--- PAGE EXTRACT ---
Let’s keep the conversation (and sanity) going.

Wanted: Innovative Hiring Practices

Monday, December 10th, 2007

A colleague and I were recently lamenting over the raw defects that plague today’s hiring practices.  The result of our consternation - my first guest blogger.  Phil Rogers is the president and founder of New Zealand Business Development, a firm that helps NZ-based firms develop in the US market.  I’ve known Phil for a number of years and think you’ll benefit from his ideas.  Enjoy!  

“Whether you see it as marketing hype, a looming concern or a current reality, it’s impossible to ignore the demographic trends facing the global marketplace.  The dire nature of these events is dramatized in this YouTube video created by Ira Wolfe:

Despite the narrowing of the addressable population, there could be an innovation upside to a ‘Future of Talent’ shortages.

--- AVAILABLE DATA ---

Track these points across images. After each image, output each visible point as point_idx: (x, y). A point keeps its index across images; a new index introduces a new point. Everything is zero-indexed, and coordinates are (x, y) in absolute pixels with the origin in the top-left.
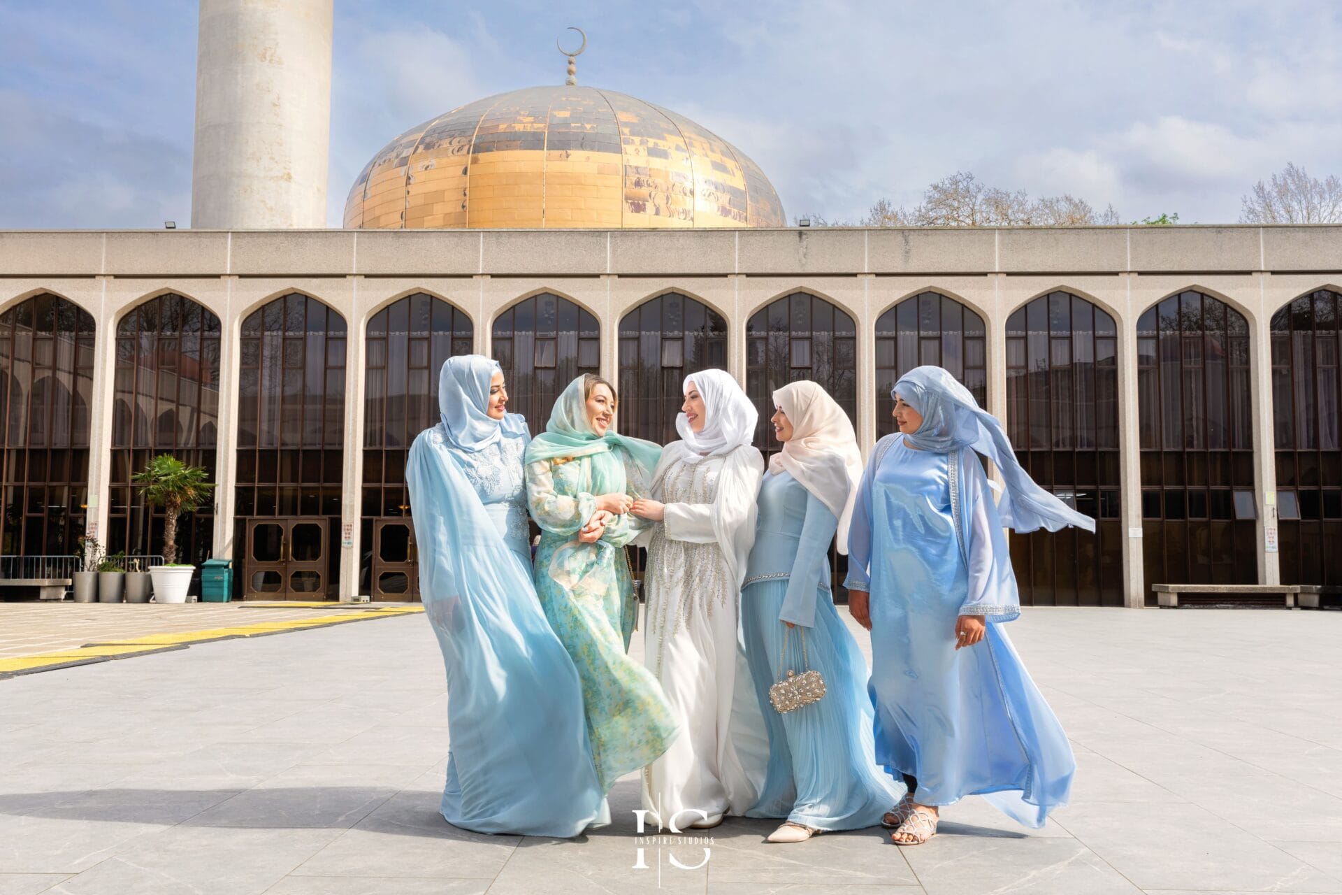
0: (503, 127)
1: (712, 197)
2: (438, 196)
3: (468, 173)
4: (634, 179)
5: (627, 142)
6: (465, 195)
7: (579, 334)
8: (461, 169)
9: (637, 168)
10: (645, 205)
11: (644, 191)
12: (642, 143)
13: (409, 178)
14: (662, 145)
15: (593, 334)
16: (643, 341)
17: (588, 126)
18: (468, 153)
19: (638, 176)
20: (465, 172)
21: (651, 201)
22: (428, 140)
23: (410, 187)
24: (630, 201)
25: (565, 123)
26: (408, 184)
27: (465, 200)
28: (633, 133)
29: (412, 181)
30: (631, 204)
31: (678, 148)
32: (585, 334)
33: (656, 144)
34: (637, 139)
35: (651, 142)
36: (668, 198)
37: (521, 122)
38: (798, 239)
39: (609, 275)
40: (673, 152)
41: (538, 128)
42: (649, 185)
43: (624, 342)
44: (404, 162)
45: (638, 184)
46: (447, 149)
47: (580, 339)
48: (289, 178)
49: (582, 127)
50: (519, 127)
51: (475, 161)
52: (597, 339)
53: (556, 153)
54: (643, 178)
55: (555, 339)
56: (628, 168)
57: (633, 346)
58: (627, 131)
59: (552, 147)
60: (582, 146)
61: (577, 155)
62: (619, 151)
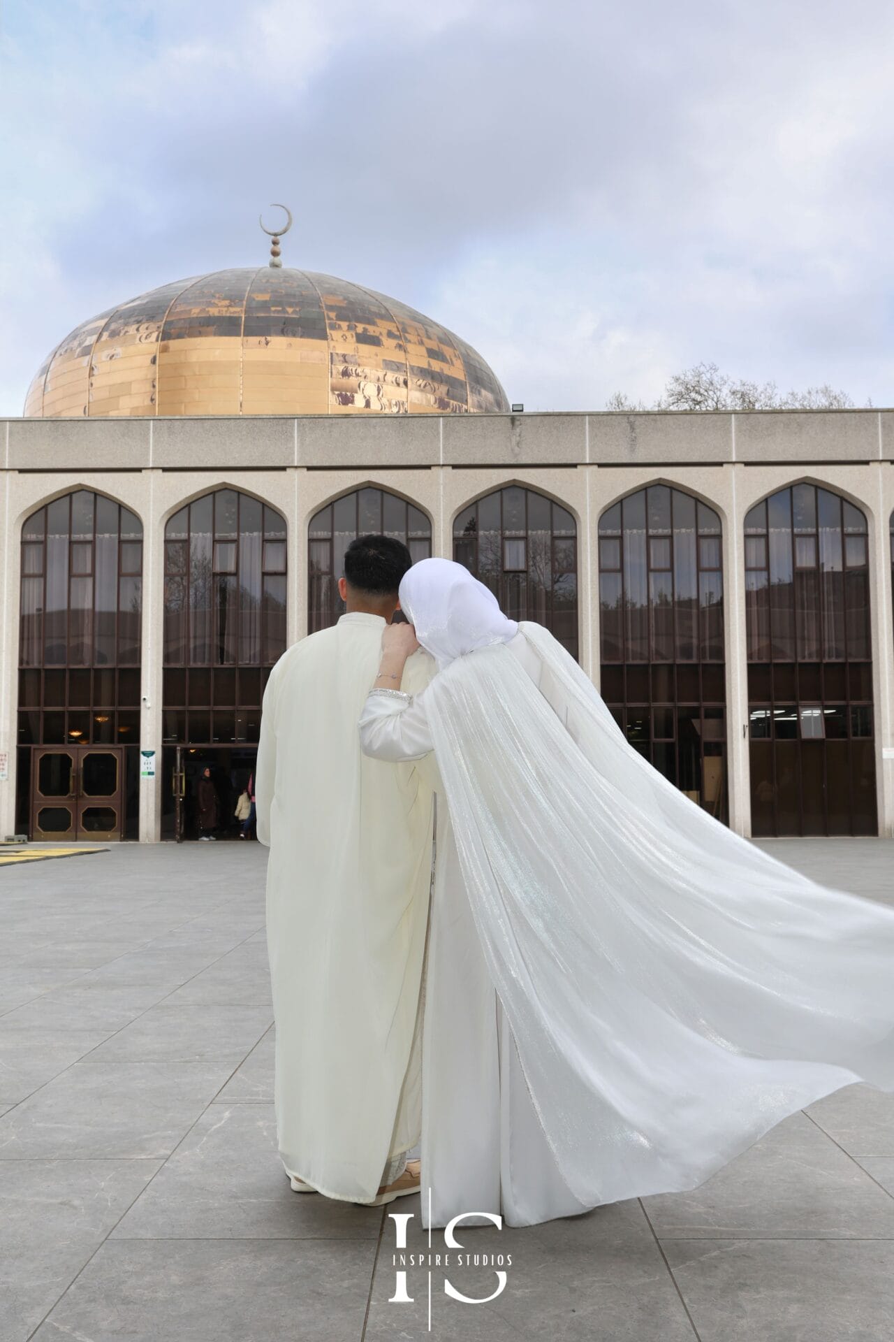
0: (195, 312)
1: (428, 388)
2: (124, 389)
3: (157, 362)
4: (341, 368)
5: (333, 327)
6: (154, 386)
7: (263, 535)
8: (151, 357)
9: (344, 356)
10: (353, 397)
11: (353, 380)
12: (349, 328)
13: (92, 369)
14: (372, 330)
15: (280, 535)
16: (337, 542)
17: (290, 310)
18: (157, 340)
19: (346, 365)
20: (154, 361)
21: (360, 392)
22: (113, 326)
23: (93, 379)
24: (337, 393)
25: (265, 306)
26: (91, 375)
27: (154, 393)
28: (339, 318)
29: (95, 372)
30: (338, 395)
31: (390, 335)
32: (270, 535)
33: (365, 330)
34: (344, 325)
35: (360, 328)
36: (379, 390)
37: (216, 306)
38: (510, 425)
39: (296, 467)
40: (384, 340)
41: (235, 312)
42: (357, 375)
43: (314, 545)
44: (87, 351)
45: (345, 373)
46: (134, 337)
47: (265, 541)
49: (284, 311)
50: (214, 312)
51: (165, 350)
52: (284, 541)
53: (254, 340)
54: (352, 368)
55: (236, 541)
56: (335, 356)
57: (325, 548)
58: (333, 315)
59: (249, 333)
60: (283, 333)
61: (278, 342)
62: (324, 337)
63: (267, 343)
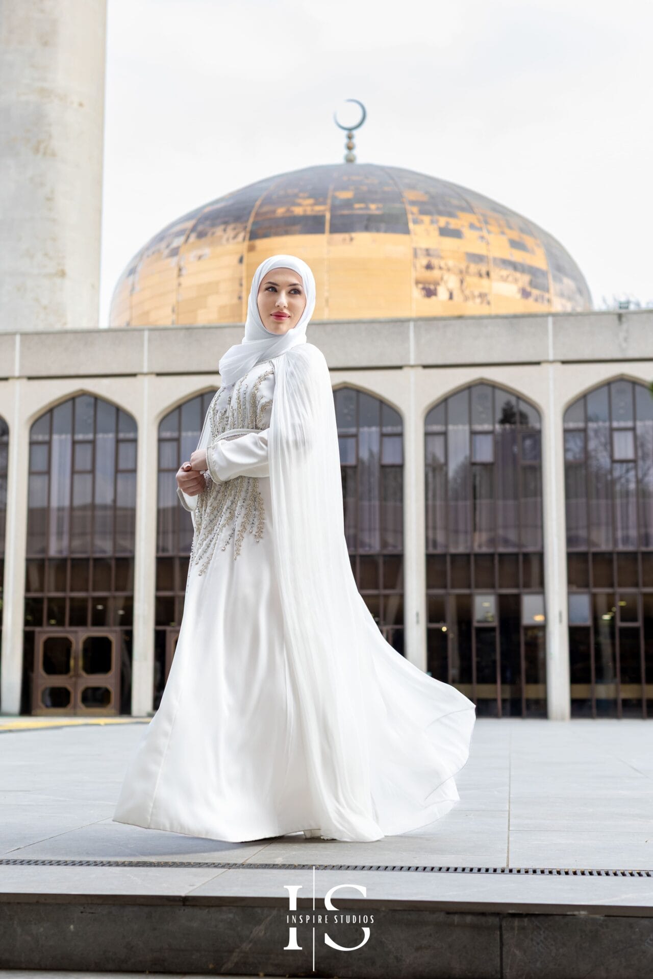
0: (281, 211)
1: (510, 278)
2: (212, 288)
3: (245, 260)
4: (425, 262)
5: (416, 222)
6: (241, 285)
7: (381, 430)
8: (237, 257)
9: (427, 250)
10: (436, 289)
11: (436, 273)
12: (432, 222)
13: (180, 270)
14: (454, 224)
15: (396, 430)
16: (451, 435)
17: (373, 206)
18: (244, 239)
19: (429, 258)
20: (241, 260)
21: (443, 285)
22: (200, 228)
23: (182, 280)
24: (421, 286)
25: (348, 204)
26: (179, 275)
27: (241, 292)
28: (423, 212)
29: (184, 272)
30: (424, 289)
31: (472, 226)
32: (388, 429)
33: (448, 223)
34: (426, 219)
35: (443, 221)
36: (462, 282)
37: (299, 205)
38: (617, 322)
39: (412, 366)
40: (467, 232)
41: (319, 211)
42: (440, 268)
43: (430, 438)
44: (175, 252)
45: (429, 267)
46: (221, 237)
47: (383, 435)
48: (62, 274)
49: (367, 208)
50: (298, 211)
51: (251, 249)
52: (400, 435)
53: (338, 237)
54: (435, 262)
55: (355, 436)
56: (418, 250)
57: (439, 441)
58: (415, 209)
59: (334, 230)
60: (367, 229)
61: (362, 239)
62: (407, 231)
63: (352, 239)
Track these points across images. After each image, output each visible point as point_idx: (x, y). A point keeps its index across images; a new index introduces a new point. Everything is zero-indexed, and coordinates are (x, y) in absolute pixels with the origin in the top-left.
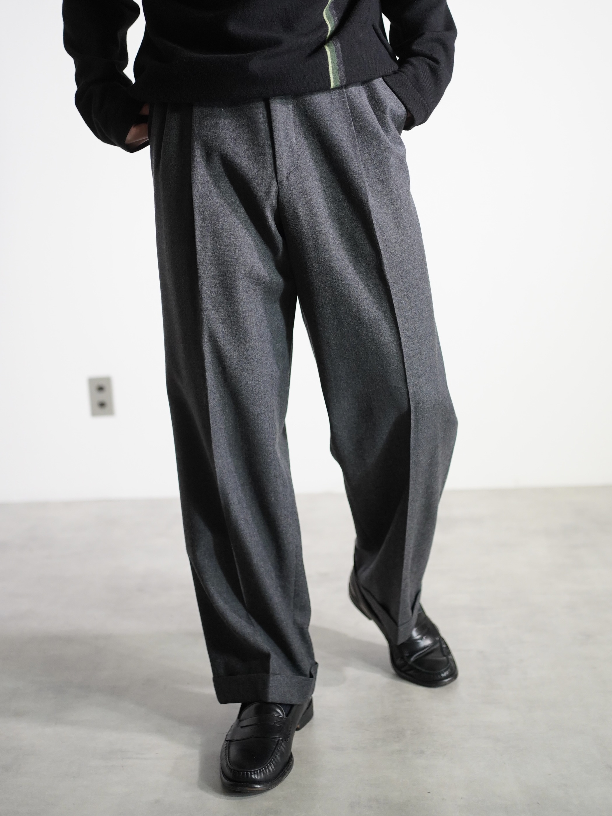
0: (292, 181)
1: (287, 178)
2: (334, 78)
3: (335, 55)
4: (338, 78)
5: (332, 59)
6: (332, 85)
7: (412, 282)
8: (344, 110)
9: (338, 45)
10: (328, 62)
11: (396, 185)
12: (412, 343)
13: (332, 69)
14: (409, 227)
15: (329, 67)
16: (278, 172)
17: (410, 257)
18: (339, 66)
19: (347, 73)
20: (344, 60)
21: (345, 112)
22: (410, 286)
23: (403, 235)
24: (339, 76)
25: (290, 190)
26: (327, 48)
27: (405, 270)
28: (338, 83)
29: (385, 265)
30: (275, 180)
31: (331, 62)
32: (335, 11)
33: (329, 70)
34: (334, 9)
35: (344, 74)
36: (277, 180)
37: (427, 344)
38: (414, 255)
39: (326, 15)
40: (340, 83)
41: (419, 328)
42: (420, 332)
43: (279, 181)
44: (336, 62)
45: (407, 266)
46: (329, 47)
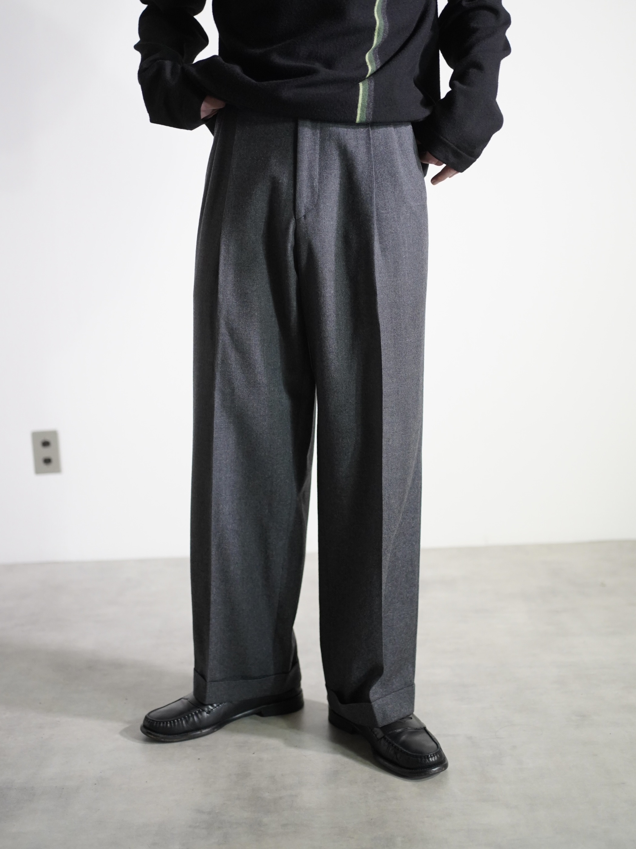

--- WHAT YOU NEED TO DO ---
From the blog post on hiring practices, reproduce word for word the passage starting at "A colleague and" and ending at "of Talent’ shortages.".

--- TASK ANSWER ---
A colleague and I were recently lamenting over the raw defects that plague today’s hiring practices.  The result of our consternation - my first guest blogger.  Phil Rogers is the president and founder of New Zealand Business Development, a firm that helps NZ-based firms develop in the US market.  I’ve known Phil for a number of years and think you’ll benefit from his ideas.  Enjoy!  

“Whether you see it as marketing hype, a looming concern or a current reality, it’s impossible to ignore the demographic trends facing the global marketplace.  The dire nature of these events is dramatized in this YouTube video created by Ira Wolfe:

Despite the narrowing of the addressable population, there could be an innovation upside to a ‘Future of Talent’ shortages.